When dealing with per-step metrics, use AveragePerStep. This could correspond to metrics such as loss per step. It cannot be implemented simply using a standard Average metric because the loss function, where the metric is initially computed, may be run multiple times if we have multiple microbatches. If we have two microbatches, this results in the metric being initialized twice per step. Thus, we defer setting number of steps at creation time and set it before the metrics are summarized.

For example, we need to initialize z_loss and steps_per_second as follows:

'z_loss': AveragePerStep.from_model_output(z_loss)

Then, before summarization set_step_metrics_num_steps(metrics, num_steps) is called automatically to set the number of steps for relevant metrics.

TimeRate#

Another special metric is TimeRate, which is used to measure metrics over a period of time. Our complication here is that the start time of the metric cannot be set when the metric is created, since creation happens inside a JAX compiled function. Instead, we must set the duration on the host.

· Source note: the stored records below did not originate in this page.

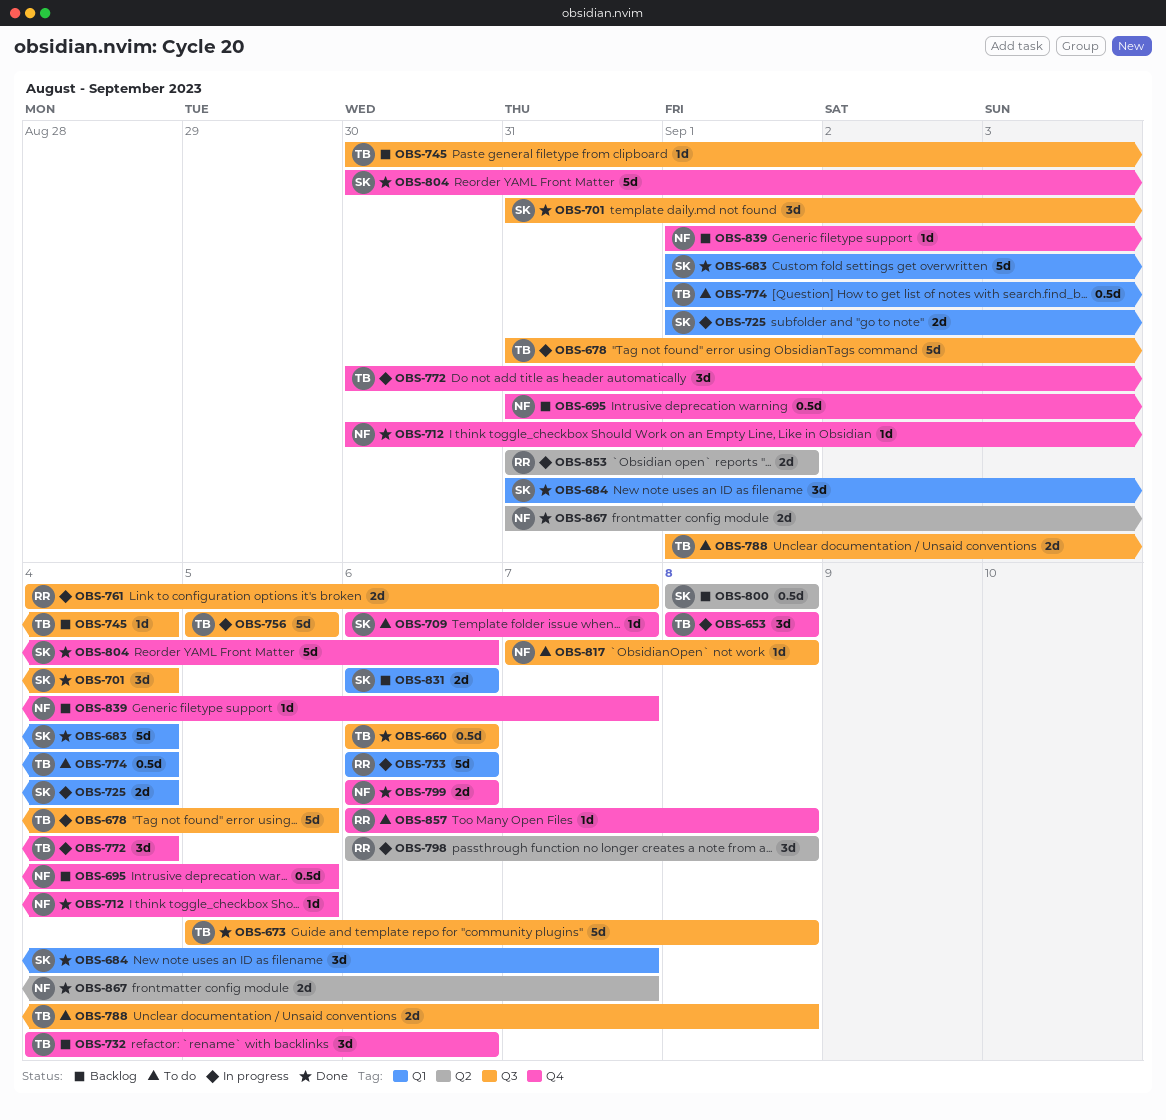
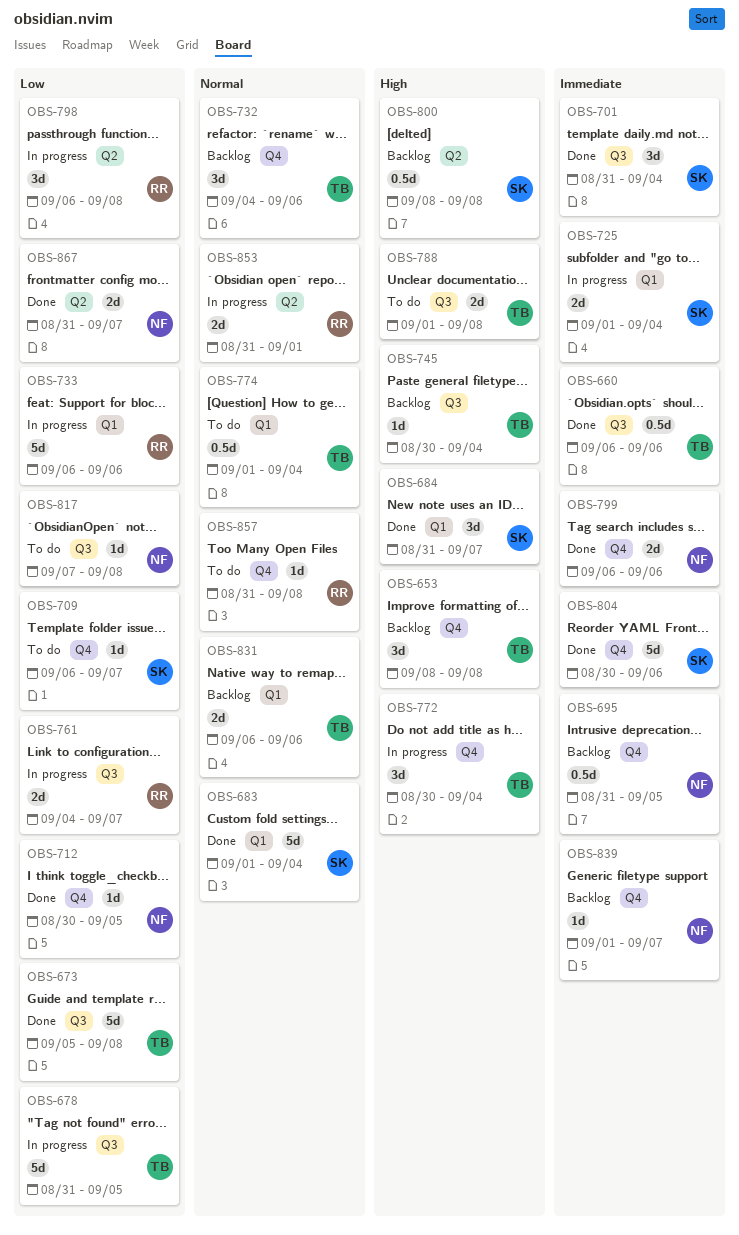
OBS-653, status: In progress -> Backlog
OBS-756: present -> none
OBS-831, owner: SK -> TB
OBS-857, start: Sep 6 -> Aug 31

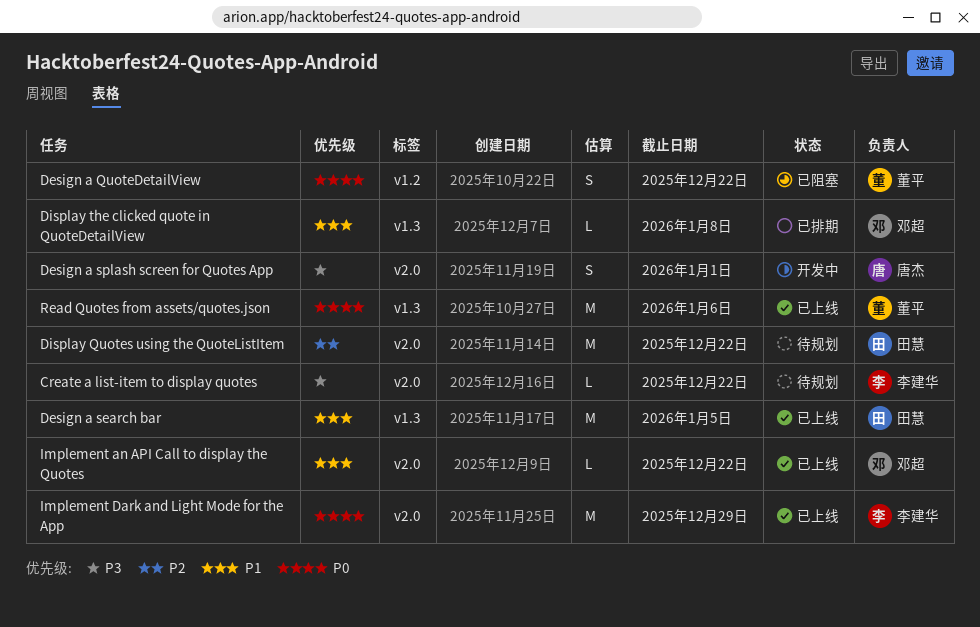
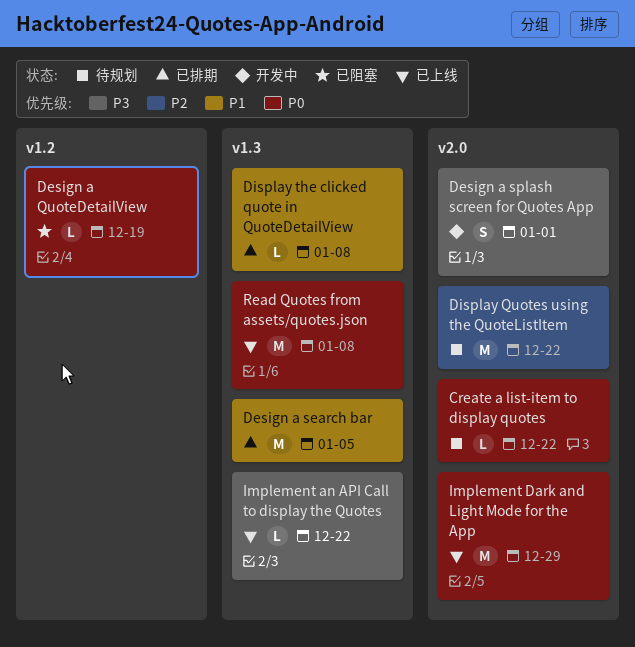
Create a list-item to display quotes, priority: P3 -> P0
Design a QuoteDetailView, estimate: S -> L
Design a QuoteDetailView, due: Dec 22 -> Dec 19
Design a search bar, status: 已上线 -> 已排期
Implement an API Call to display the Quotes, priority: P1 -> P3
Implement an API Call to display the Quotes, label: v2.0 -> v1.3
Read Quotes from assets/quotes.json, due: Jan 6 -> Jan 8

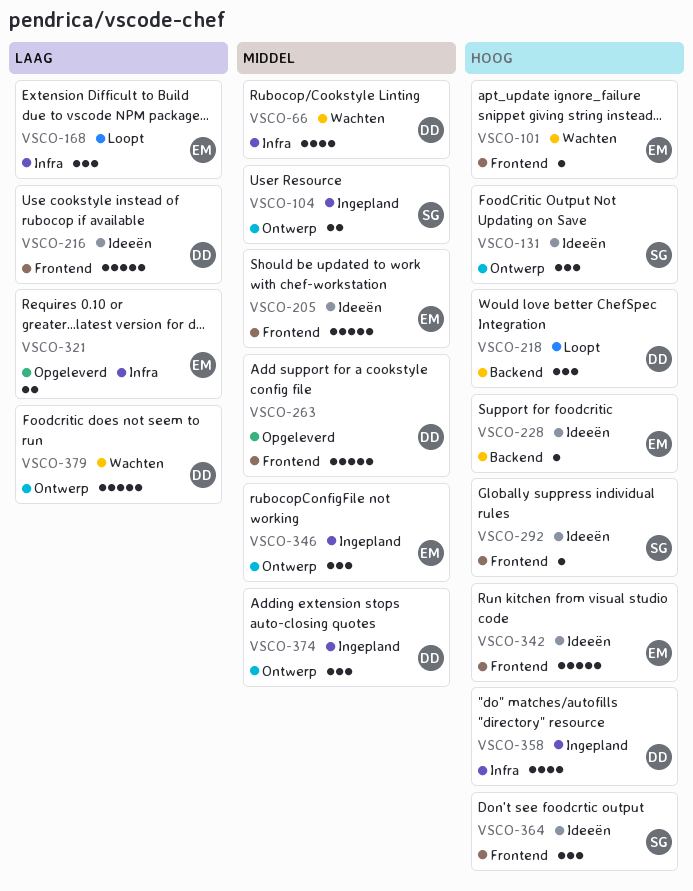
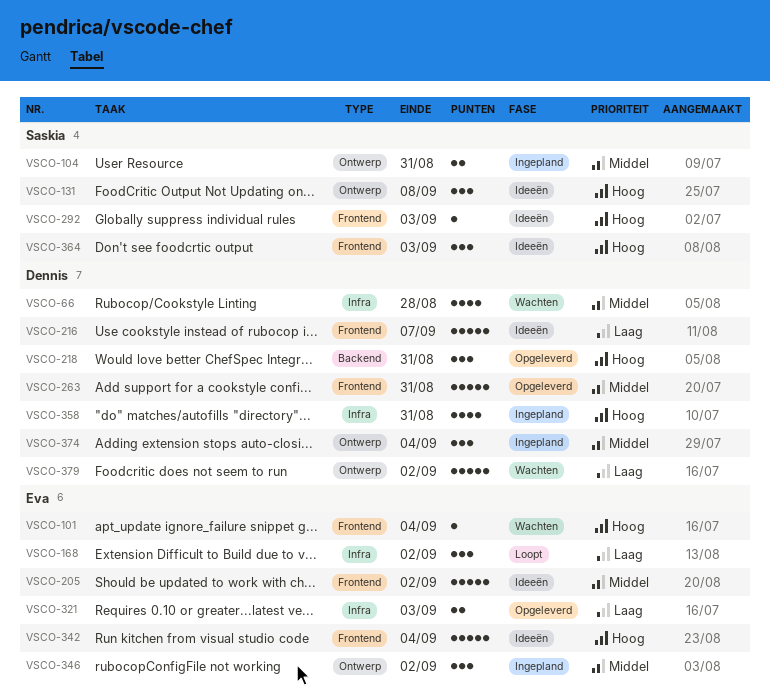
VSCO-218, status: Loopt -> Opgeleverd
VSCO-228: present -> none

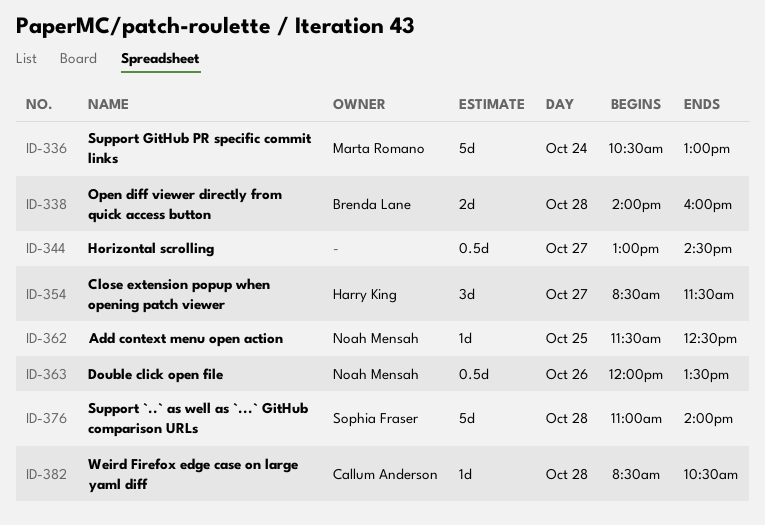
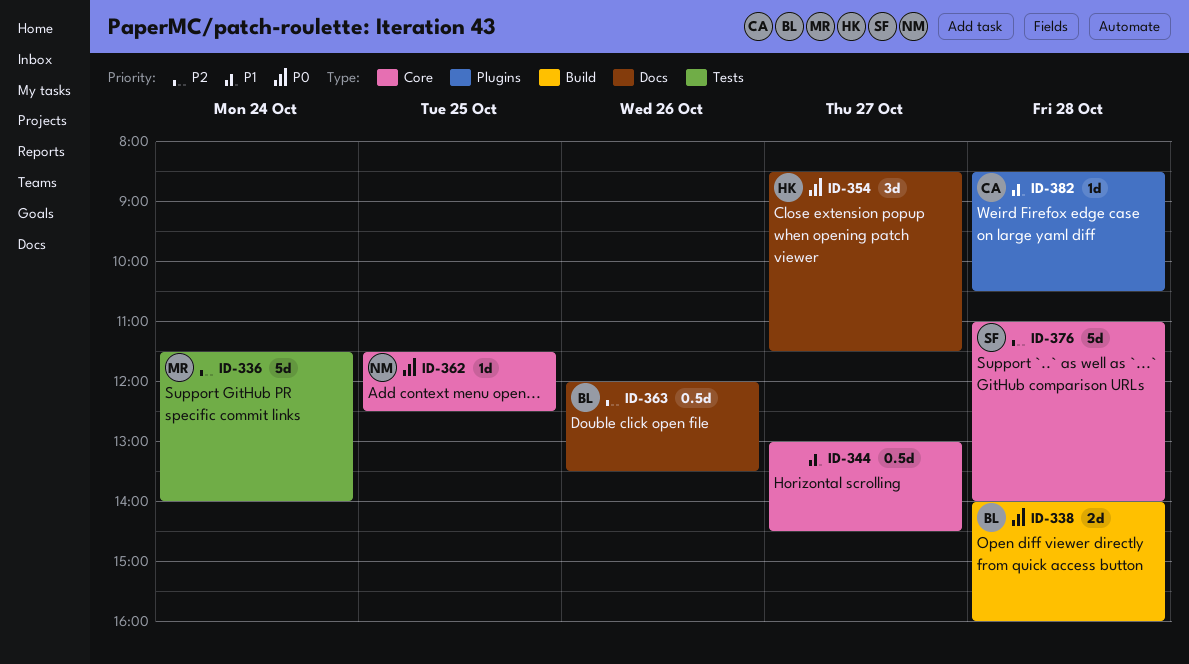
ID-336, begins: 10:30 -> 11:30
ID-336, ends: 13:00 -> 14:00
ID-363, owner: Noah Mensah -> Brenda Lane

For example, we can initialize a seqs_per_second metric as follows:

'timing/seqs_per_second': TimeRate(numerator=num_examples)

Before summarization, set_time_rate_metrics_duration(metrics, duration) is called automatically called to set the duration of time-related metrics.

StepsPerTime#

This metric represents the sythesis of the above two, which can represent a metric such as steps_per_second.

'timing/steps_per_second': StepsPerTime()

NOTE: Unless you are also overriding Trainer, you likely only need to worry about initializing metrics correctly, and not about making later adjustments for duration and number of microbatches.